__What the task requires__
Reproduce the data word for word, starting at the line that contains "Build / preview" and continuing through the end of the data, including both the first and last lines.

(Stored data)
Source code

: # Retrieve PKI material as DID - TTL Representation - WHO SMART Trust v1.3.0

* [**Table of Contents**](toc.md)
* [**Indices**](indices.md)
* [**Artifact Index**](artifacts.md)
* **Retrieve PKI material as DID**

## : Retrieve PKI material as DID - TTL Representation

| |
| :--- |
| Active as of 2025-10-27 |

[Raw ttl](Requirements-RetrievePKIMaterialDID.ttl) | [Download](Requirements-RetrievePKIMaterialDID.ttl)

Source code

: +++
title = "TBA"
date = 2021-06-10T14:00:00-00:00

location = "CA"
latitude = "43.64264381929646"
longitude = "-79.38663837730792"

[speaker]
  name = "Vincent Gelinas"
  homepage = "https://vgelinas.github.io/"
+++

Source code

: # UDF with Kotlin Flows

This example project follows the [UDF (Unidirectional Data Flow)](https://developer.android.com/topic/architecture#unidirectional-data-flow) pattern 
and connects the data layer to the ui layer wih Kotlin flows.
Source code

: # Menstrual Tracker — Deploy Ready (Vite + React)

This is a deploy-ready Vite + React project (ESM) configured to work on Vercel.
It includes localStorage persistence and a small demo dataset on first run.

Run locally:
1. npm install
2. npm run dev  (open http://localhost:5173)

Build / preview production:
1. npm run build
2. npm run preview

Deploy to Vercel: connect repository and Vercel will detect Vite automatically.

__Written answer__
Build / preview production:
1. npm run build
2. npm run preview

Deploy to Vercel: connect repository and Vercel will detect Vite automatically.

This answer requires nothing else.